本記事は2023年6月スタディスト「テックブログ月間」の6月16日の記事です。先週開催されたWWDC23で発表された新しいフレームワーク「SwiftData」の使用例を紹介していきます。

SwiftData

SwiftDataはiOS 17以降で利用可能で、Platforms State of the Unionでは以下のように説明されています。

  • データモデリングと管理のためのフレームワーク
  • Core Dataで実証済みの永続化レイヤーの上に構築
  • API は完全に再設計され、Swift向けに再考
  • Swiftの新しいマクロシステムを使用して、合理化されたAPIを提供
  • Core Dataにあるようなモデルファイル的なものは作成不要

また、SwiftDataはSwiftUIを念頭に置いて設計されているため、SwiftUIと組み合わせて使用するとより効率的にアプリを実装できるそうです。なので、今回はSwiftUIと組み合わせた実装を試してみました。

サンプルアプリの実装を見ていきながら、SwiftDataの使用例を紹介していきます。

サンプルアプリの概要

今回扱うサンプルアプリは「TODOリストアプリ」で、画面構成や機能は以下の通りです。

タスク一覧画面:

  • タスク一覧を表示
  • 特定のタスクを削除
  • 特定のタスクを完了にする

タスク作成画面:

  • 新規タスクを作成

タスク編集画面:

  • 既存のタスクのタイトルを修正

現時点のXcode 15はbeta版なので、スクリーンショットを載せるのは控えます。

また、サンプルアプリの実装は、重要な箇所を中心に解説していきます。サンプルアプリ全体のコードを見たい方は、以下のリポジトリをご覧ください。

検証環境

サンプルアプリ実装に使用した環境は以下の通りです。

  • macOS Ventura 13.4
  • Xcode Version 15 beta

(1) Model

では、実装を紹介していきます。まずはModelについてです。

SwiftDataに対応するのに最低限必要なのは、SwiftDataをimportし、@Modelをつけることです。これによってスキーマ定義が完了し、storedなプロパティは永続化対象になります。

// SwiftDataをimport
import SwiftData

// @Modelをつける
@Model
final class Task {
var title: String
var finished = false
// ...
}

(2) ModelContainerとModelContext

次に、Modelを操作するための主要なオブジェクトの概要とセットアップ方法を紹介します。

  1. ModelContainer
  2. ModelContext

(2–1) ModelContainer

ModelContainerはModelの永続化のバックエンドを提供します。

SwiftUIと組み合わせる場合、SceneまたはViewのmodifierを使ってセットアップできます。modifierの引数には扱いたいモデルを指定します。

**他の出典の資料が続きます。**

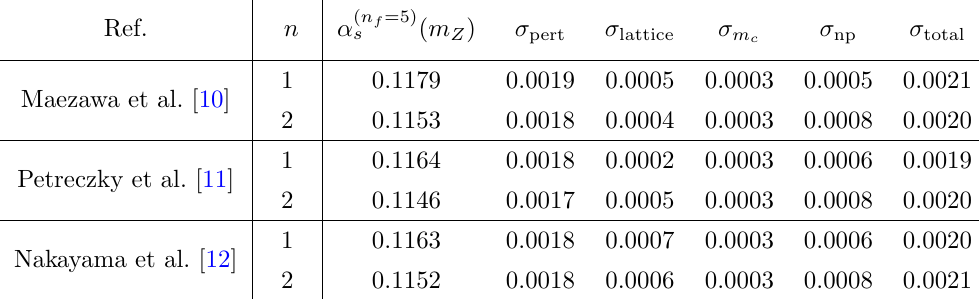
Table 10 . (cid:11) ( n f =5) s ( m Z ) determination from ratios of charm pseudo-scalar correlator moments R P;n . The (cid:12)rst column shows from which reference the lattice results are taken, the second which c ratio has been used, the third corresponds to the central value, fourth to seventh provide the various component of the uncertainty: scale variation ( (cid:27) pert ), lattice ( (cid:27) lattice ), charm mass ( (cid:27) m condensate ( (cid:27) np ), which are added in quadrature in the last column ( (cid:27) total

今回のサンプルアプリでは、Sceneに対してセットアップします。(ViewごとにModelContainerをセットアップすることもできるようです。)

@main
struct SwiftDataSampleApp: App {
var body: some Scene {
WindowGroup {
ContentView()
}
// 扱いたいモデルを指定してModelContainerをセットアップ
.modelContainer(for: Task.self)
}
}

(2–2) ModelContext

ModelContextはモデルへの全ての変更を監視し、それらを操作するためのアクションを提供します。

  • アクション: データの取得、変更の保存、変更の追跡、変更の取り消しなど

modifierを使ってModelContainerをセットアップ済みの場合、ModelContextはEnvironmentから取得できます。

struct AddTaskView: View {
// ModelContextはEnvironmentから取得できる
@Environment(\.modelContext) private var modelContext

// ...
}

(3) データに対する操作

ModelContainerとModelContextをセットアップできたので、次に、データに対する各操作を紹介していきます。

(3–1) 保存

データを保存するには、ModelContext.insert(object:)を使います。

以下のコード例は、タスクを追加する画面の実装です。「保存」ボタンタップでTaskを保存します。

struct AddTaskView: View {
// ...

var body: some View {
TextField("やることを入力", text: $task.title)
.padding()
.navigationBarItems(
trailing: Button(action: {
// Taskを保存する
modelContext.insert(object: task)

// ...
}) {
Text("保存")
}
)
}
}

(3–2) 一覧

SwiftUIと組み合わせる場合、データの一覧を取得するには@Queryプロパティラッパーを使用します。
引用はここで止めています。